__JOB__
Exactly as written, set down the lines from the top of the entries through the line bearing "renie la marmotte", with every picture left out.

__DATA FOR ANALYSIS__
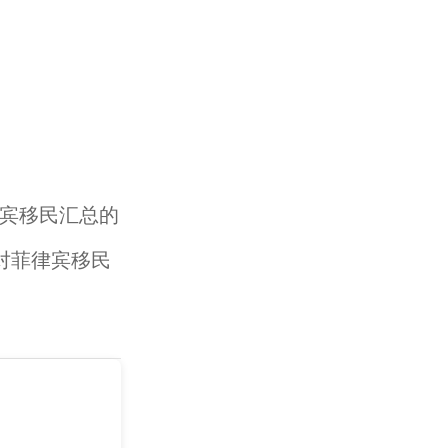
宾移民汇总的
对菲律宾移民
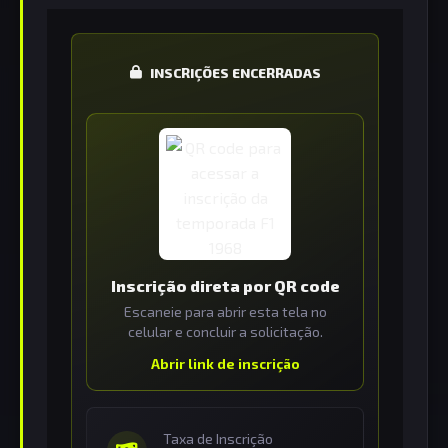
INSCRIÇÕES ENCERRADAS
Inscrição direta por QR code
Escaneie para abrir esta tela no
celular e concluir a solicitação.
Abrir link de inscrição
Taxa de Inscrição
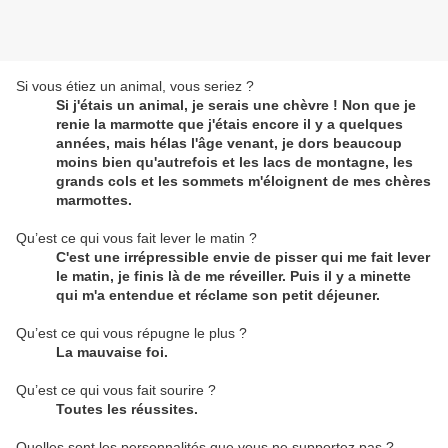
Si vous étiez un animal, vous seriez ?
Si j'étais un animal, je serais une chèvre ! Non que je
renie la marmotte que j'étais encore il y a quelques
années, mais hélas l'âge venant, je dors beaucoup
moins bien qu'autrefois et les lacs de montagne, les
grands cols et les sommets m'éloignent de mes chères
marmottes.
Qu’est ce qui vous fait lever le matin ?
C'est une irrépressible envie de pisser qui me fait lever
le matin, je finis là de me réveiller. Puis il y a minette
qui m'a entendue et réclame son petit déjeuner.
Qu’est ce qui vous répugne le plus ?
La mauvaise foi.
Qu’est ce qui vous fait sourire ?
Toutes les réussites.
Quelles sont les personnalités que vous ne supportez pas ?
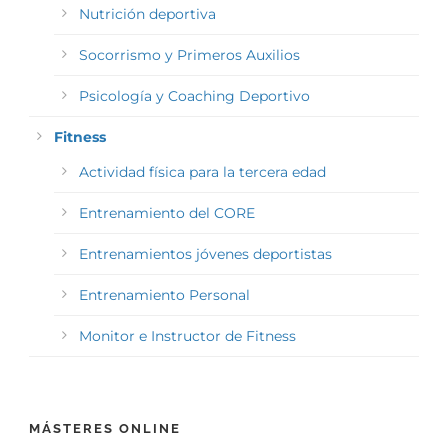
Nutrición deportiva
Socorrismo y Primeros Auxilios
Psicología y Coaching Deportivo
Fitness
Actividad física para la tercera edad
Entrenamiento del CORE
Entrenamientos jóvenes deportistas
Entrenamiento Personal
Monitor e Instructor de Fitness
MÁSTERES ONLINE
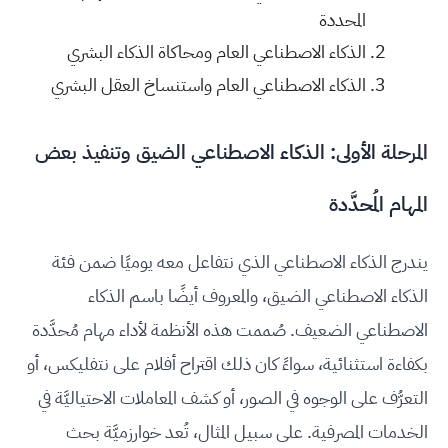
المحددة
الذكاء الاصطناعي العام ومحاكاة الذكاء البشري
الذكاء الاصطناعي العام واستنساخ العقل البشري
المرحلة الأولى: الذكاء الاصطناعي الضيق وتنفيذ بعض
المهام المُحدَّدة
يندرج الذكاء الاصطناعي الذي نتفاعل معه يوميًا ضمن فئة
الذكاء الاصطناعي الضيق، والمعروف أيضًا باسم الذكاء
الاصطناعي الضعيف. صُممت هذه الأنظمة لأداء مهام مُحدَّدة
بكفاءة استثنائية، سواءً كان ذلك اقتراح أفلام على نتفليكس، أو
التعرُّف على الوجوه في الصور، أو كشف المعاملات الاحتياليَّة في
الخدمات المصرفية. على سبيل المثال، تُعد خوارزميَّة بحث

__SOLUTION__
宾移民汇总的
对菲律宾移民
INSCRIÇÕES ENCERRADAS
Inscrição direta por QR code
Escaneie para abrir esta tela no
celular e concluir a solicitação.
Abrir link de inscrição
Taxa de Inscrição
Si vous étiez un animal, vous seriez ?
Si j'étais un animal, je serais une chèvre ! Non que je
renie la marmotte que j'étais encore il y a quelques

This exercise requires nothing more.